In Spanien haben Dschihadisten offenbar grausame Morde vorbereitet. Eine islamistische Terrorzelle soll Enthauptungen auf offener Straße und mehrere Anschläge geplant haben.

Die spanische Polizei hat eine Gruppe mutmaßlicher Dschihadisten ausgehoben, die nach dem Muster des

Londoner Anschlags von 2013

einen Menschen auf offener Straße enthaupten wollten. Die Terrorzelle hätte zusammen mit einem Neonazi geplant, das Opfer - wie es die Terrormiliz "Islamischer Staat" (IS) bei Enthauptungen in Syrien und im Irak tut - in einen orangenen Overall zu stecken und vor laufenden Kameras zu töten, berichteten die Agentur efe und andere Medien unter Berufung auf die Staatsanwaltschaft am Nationalen Gerichtshof. Auch hätten sie Attacken auf Synagogen, jüdische Geschäfte und öffentliche Gebäude vorbereitet. Die Terrorzelle wurde zerschlagen.

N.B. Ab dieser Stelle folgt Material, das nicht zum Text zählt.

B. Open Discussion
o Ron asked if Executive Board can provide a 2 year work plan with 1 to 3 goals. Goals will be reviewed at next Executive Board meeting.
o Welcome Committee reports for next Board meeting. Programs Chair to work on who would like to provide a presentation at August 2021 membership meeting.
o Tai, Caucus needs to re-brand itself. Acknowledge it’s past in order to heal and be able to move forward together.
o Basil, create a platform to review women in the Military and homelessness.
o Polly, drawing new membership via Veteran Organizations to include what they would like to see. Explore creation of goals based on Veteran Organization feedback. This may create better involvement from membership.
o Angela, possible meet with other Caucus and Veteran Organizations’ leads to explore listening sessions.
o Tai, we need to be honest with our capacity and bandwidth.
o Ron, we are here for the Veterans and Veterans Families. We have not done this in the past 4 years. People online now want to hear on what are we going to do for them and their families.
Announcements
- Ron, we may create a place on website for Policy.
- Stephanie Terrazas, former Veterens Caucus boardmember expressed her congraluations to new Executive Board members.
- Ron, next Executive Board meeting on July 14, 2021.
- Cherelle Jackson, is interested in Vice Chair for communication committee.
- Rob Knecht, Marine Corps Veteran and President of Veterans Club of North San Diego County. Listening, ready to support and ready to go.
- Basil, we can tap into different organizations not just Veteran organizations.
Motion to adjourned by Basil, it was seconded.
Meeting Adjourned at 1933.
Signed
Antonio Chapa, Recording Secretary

Die Gruppe, die von einem zum salafistischen Islam konvertierten spanischen Friseur angeführt worden sei, habe auch eine Bankdirektorin entführen und Lösegeld erpressen wollen. Die Informationen stammten aus abgehörten Telefonaten, hieß es. Zuvor habe die islamische Bruderschaft in Katalonien vor allem junge Menschen für den IS angeworben und in das Kriegsgebiet geschickt. Die verantwortlichen Behörden befürchteten, dass Dschihadisten ihre Anschläge auch auf Europa ausweiten könnten.

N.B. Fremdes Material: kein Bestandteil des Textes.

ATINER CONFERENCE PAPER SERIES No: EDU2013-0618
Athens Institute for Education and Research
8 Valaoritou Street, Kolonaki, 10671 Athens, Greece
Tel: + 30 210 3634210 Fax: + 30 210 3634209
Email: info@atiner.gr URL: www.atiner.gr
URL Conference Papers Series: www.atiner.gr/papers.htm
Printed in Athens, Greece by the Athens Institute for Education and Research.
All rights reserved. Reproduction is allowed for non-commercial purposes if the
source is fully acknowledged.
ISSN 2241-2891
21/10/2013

Polizei geht verstärkt gegen Islamisten vor

Die elf mutmaßlichen Dschihadisten - zehn Männer und eine Frau - waren bereits am Mittwoch in verschiedenen Städten im Nordosten Kataloniens festgenommen worden. Bei Razzien wurden Granaten, Schusswaffen und Messer sowie Material zur Herstellung von Bomben sichergestellt. Ihnen werden Komplizenschaft sowie illegaler Besitz eines Waffenarsenals mit Sprengstoff zur Last gelegt. Sieben der Festgenommenen wurden am Freitag in Untersuchungshaft genommen, drei unter Auflagen auf freien Fuß gesetzt und ein 17-Jähriger in eine Jugendstrafanstalt gebracht. Es handle sich um Spanier, Marokkaner und einen Paraguayer. Spanische Behörden haben in diesem Jahr 40 mutmaßliche Dschihadisten festgenommen. Das sind bereits mehr als im ganzen Jahr 2014. Die Behörden wollen verhindern, dass radikalisierte junge Muslime Ziele in Spanien oder Europa angreifen oder in den Krieg nach Syrien oder in den Irak ausreisen.